In December 2008, Steven Englum was employed as a police officer by the City of Charleston (City) – a non-home-rule municipality – when he was injured while exiting his police cruiser. In November 2013, Englum sent the City a letter requesting health insurance benefits under §10 of the Public Safety Employee Benefits Act (PSEBA). In December 2013, the City enacted an ordinance establishing local administrative procedures to determine applicants’ eligibility for §10 benefits. The City sent Englum notice of a hearing pursuant to those procedures, at which Englum’s eligibility would be determined. Rather than participate in the City’s administrative proceedings, Englum filed suit in state court asking the court to determine Englum’s eligibility for §10 benefits and to prevent the City from conducting an eligibility hearing under the City’s ordinance.
The trial court determined that the proper procedure for determining §10 benefits eligibility was for the court to decide Englum’s complaint for declaratory relief. As a result, the trial court held a hearing on Englum’s complaint for declaratory relief and determined that he was entitled to §10 benefits.

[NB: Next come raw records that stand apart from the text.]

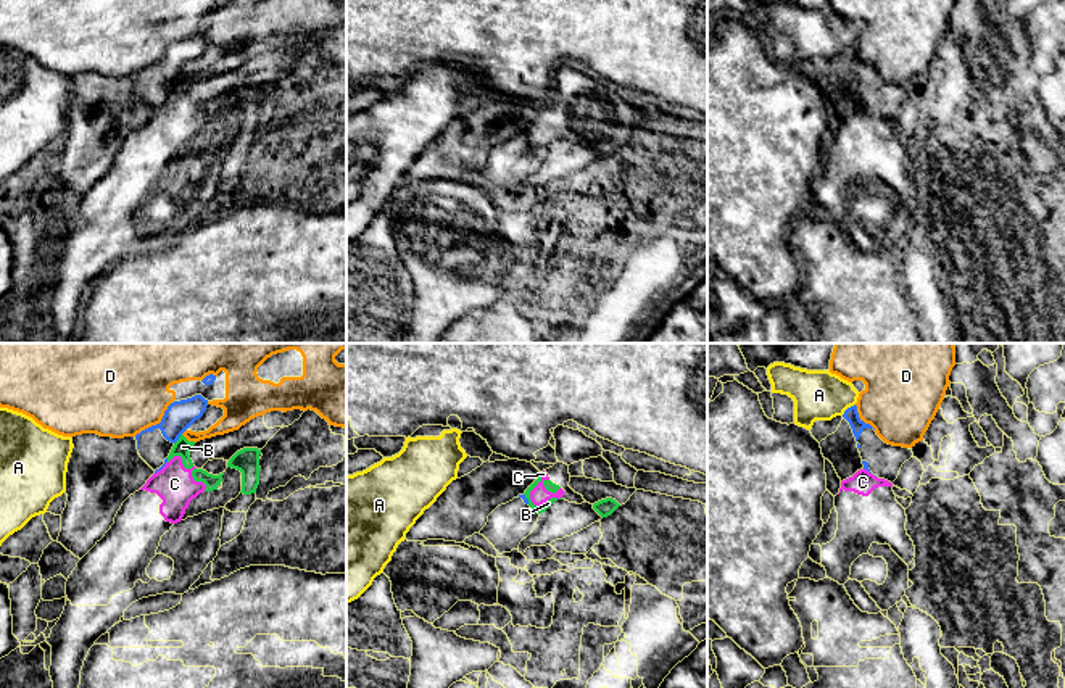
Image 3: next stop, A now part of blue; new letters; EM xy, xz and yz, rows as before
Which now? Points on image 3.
Belongs: none
A: does not belong | yz (848, 47)
B: does not belong | xy (178, 78)
C: does not belong | xy (161, 107)
D: does not belong | xy (157, 63)

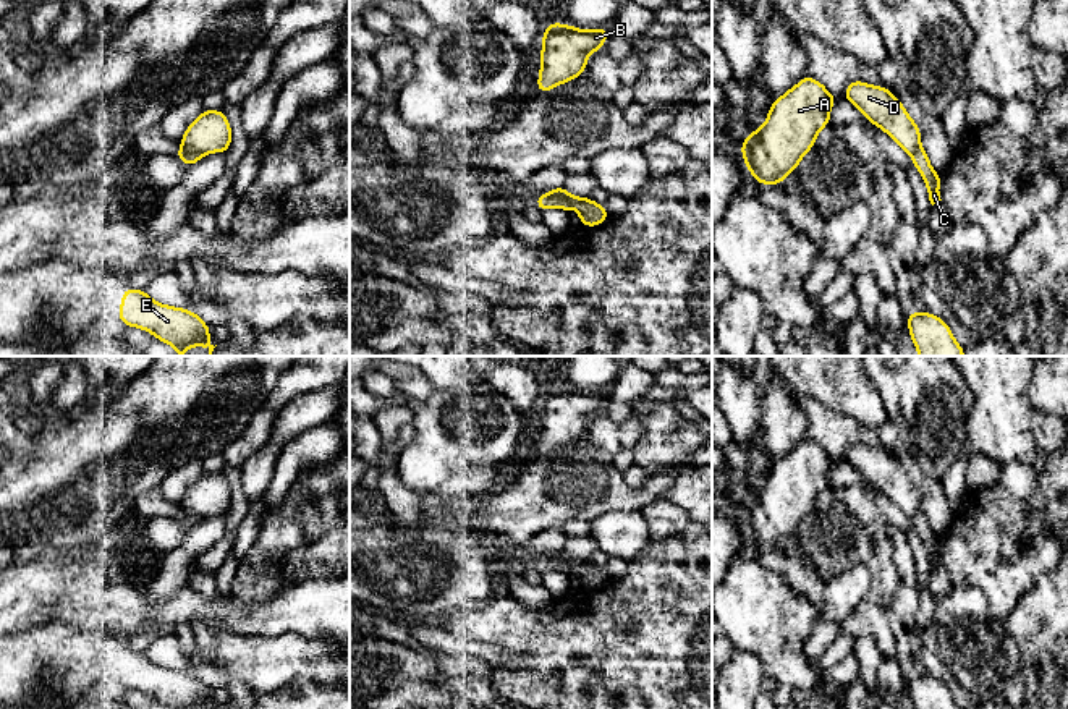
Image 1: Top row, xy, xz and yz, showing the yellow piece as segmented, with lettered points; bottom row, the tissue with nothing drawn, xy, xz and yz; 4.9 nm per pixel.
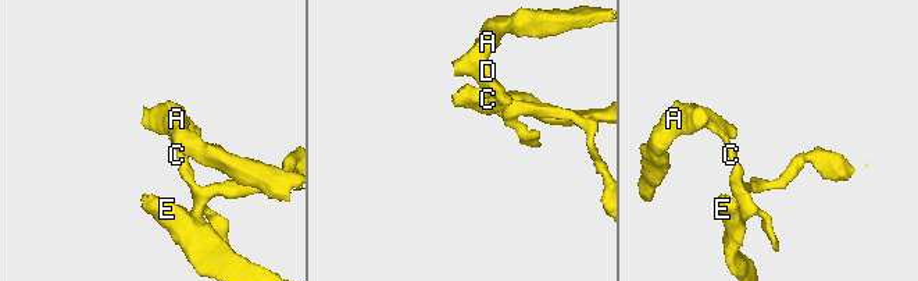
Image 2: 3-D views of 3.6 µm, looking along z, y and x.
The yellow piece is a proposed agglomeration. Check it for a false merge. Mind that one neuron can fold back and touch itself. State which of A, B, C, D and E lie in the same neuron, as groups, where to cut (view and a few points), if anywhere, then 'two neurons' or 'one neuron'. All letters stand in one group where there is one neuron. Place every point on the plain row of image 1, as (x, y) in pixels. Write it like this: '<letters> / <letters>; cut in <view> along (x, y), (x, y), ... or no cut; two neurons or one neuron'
A B D / C E; cut in xz along (547, 556), (562, 560), (572, 570); two neurons

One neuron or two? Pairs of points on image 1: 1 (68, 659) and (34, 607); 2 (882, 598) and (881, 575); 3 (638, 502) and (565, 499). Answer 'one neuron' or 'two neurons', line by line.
1: two neurons
2: one neuron
3: one neuron

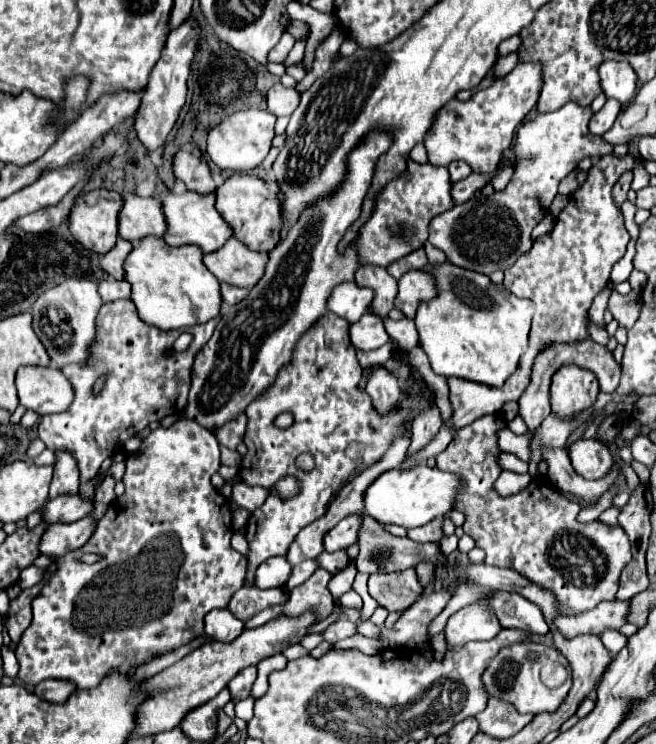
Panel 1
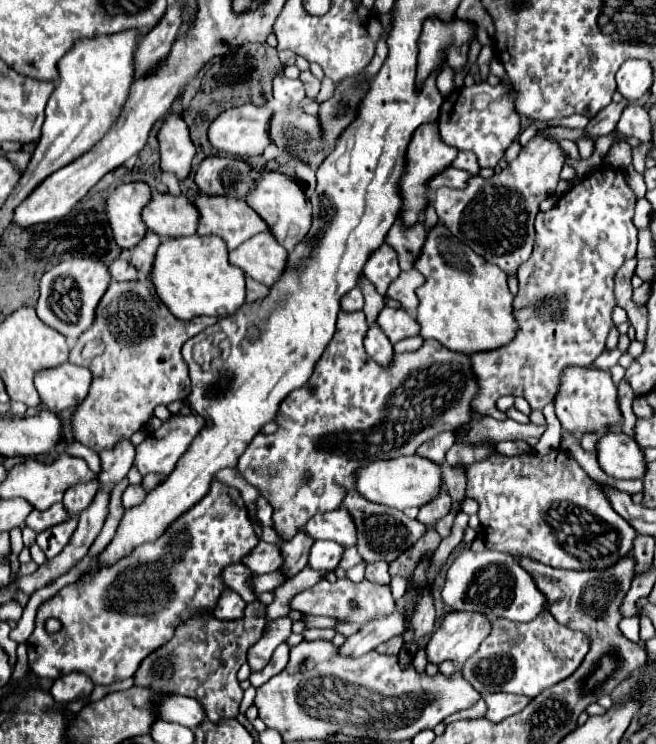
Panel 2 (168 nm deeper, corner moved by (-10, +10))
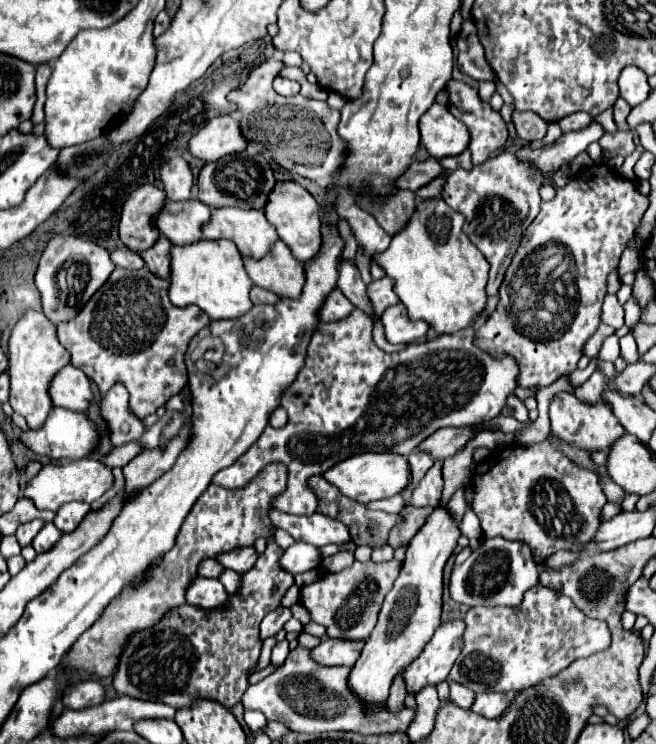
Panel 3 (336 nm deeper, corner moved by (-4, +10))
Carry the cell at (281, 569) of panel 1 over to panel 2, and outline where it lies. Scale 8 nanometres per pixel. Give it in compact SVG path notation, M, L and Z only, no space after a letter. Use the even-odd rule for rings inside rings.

The Appellate Court reversed. In Illinois, non-home-rule units possess only those powers that are specifically conveyed by the Constitution or by statute. The Appellate Court found that Sections 10-4-1 and 1-2-1 of the Illinois Municipal Code provided the City with the necessary authority to enact an ordinance creating an administrative procedure to determine its employees’ eligibility for health insurance benefits under PSEBA. Thus, Englum’s eligibility for §10 benefits should have been determined by the City’s procedures rather than the court. Thus, the appellate court reversed the trial court’s decision denying the City’s motion to dismiss Englum’s complaint for declaratory relief without addressing Englum’s underlying claim for §10 benefits.